There's a buzz going around the budget-minded foodies in Budapest, and I don't mean the attendant flies that tend to follow them like pilot fish on a famished shark. Rather, the noise is excited talk of a new hole-in-the-wall that is turning out the best take-away curry in the city. Keep the spiced slop troughs at Bombay Express (the city's only other fast food Indian restaurant) and head over to a dark, untrafficked portion of Akácfa utca behind the District VII market hall to see what I mean. There, the Bangla Büfé is establishing a reputation for made-to-order Bangladeshi dishes, which include halim, biryani and several types of curry.
For Ft 750-Ft 990, you get a wonderful mutton, chicken or vegetarian curry on a plate-full of well-cooked basmati rice. That's €3-€3.85 for a whole meal. Throw in mango lassi for Ft 350 and it's no more expensive than your average Chinese büfé. The curry itself leaves little to be desired. Indian and Bangladeshi curry are almost identical, except the dishes at the Bangla Büfé are halal, meaning the meat has been killed, cleaned and prepared according to Islamic law.
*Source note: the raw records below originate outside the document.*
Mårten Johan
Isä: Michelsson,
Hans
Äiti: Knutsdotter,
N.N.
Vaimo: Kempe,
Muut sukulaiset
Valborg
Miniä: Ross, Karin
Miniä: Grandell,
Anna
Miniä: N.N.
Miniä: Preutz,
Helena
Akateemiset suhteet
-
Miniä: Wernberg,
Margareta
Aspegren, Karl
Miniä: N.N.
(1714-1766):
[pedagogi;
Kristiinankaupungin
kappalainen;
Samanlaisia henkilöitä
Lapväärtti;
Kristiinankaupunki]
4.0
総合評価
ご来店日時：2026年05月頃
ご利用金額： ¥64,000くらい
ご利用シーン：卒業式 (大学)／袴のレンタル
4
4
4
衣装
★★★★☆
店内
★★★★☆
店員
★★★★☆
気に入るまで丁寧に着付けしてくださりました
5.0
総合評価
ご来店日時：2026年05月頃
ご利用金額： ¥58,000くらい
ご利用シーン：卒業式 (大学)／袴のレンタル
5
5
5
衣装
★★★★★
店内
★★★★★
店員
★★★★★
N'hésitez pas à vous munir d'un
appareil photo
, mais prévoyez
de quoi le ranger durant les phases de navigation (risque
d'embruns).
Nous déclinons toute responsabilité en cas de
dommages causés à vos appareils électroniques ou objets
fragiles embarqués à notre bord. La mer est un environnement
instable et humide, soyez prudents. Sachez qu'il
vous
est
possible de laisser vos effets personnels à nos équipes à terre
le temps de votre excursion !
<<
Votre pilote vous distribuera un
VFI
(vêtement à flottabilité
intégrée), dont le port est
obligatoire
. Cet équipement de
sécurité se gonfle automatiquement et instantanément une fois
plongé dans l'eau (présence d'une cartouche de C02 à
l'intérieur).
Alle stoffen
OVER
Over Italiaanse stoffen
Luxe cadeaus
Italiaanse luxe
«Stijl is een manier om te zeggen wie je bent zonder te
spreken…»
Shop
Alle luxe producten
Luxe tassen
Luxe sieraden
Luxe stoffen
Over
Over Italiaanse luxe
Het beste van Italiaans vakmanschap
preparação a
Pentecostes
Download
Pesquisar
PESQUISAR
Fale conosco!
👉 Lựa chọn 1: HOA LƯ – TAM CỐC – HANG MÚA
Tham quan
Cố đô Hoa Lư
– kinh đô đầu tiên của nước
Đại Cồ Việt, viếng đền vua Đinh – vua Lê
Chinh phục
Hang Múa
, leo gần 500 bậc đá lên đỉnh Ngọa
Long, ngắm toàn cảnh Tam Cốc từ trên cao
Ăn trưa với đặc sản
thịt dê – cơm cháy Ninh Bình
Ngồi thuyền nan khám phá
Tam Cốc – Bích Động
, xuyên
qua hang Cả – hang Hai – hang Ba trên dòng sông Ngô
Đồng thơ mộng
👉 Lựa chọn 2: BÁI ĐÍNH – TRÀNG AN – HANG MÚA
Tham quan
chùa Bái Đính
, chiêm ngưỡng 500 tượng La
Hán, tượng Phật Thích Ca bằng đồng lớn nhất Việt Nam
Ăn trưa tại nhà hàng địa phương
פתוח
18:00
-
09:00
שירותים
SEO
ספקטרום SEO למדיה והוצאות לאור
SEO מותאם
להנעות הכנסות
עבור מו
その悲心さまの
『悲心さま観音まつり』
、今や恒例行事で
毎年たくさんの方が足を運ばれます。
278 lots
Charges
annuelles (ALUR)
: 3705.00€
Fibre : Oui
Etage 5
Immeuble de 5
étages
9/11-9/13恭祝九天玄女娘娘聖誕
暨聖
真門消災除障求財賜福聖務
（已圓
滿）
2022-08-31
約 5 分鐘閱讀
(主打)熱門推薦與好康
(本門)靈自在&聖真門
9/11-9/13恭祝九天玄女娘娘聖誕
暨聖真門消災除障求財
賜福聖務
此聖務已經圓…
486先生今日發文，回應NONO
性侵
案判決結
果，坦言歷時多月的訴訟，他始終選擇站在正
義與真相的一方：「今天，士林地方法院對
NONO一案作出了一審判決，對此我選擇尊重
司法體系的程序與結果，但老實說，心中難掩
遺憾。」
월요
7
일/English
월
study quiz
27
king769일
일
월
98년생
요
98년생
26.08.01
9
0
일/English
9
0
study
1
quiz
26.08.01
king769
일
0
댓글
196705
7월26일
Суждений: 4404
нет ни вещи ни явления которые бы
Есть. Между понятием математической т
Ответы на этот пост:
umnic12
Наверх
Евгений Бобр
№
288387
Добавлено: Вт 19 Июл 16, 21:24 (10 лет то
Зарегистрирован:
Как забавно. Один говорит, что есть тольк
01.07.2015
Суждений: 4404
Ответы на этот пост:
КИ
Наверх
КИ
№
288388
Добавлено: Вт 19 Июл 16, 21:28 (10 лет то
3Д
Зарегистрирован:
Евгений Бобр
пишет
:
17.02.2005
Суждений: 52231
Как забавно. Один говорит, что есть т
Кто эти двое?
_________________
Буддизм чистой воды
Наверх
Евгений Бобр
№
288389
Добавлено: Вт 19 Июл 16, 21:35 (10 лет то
The chef (left), known around town as Mimmo, comes from Bangladesh via Italy, where he worked as an Italian chef, arriving at the restaurant after a stint at the nearby Il Terzo Cerchio. Dishes are made to the spiciness you specify: no cafeteria-style chafing dishes here piled high with strata of leftover and precooked food, and no microwaves either: order your meal and watch Mimmo go to work on a four burner stove in the back. Everything is made to order - including the bread! True, the Bangla Büfé has its drawbacks. Much to its detriment in this curry lover's eyes, because alcohol is not halal, you cannot order a beer to sooth your tongue if you decide to eat your meal at the restaurant's sole table. But otherwise, the BB is a much welcome addition to budget dining in Budapest. For quality and authenticity it dwarfs any local Chinese büfé, and gives most sit-down Indian restaurants in town a run for their money.